EXCERPTED RECORDS Block Start

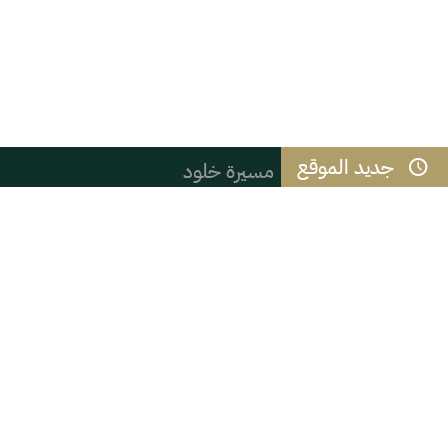
جديد الموقع
مسيرة خلود
"لمحة من حركة تحقيق التراث العلمي
نادي ملهم يطلق باقة من البرامج الرقم
( ( شعب الموز ) )
المائز بين الذكاء والحكمة
القوس الحركي وجلسة التشهد في الصل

EXCERPTED RECORDS Block End

DIRECTIONS FOR THIS TASK
Repeat every entry above precisely, leaving each picture out.

EXERCISE RESULT
جديد الموقع
مسيرة خلود
"لمحة من حركة تحقيق التراث العلمي
نادي ملهم يطلق باقة من البرامج الرقم
( ( شعب الموز ) )
المائز بين الذكاء والحكمة
القوس الحركي وجلسة التشهد في الصل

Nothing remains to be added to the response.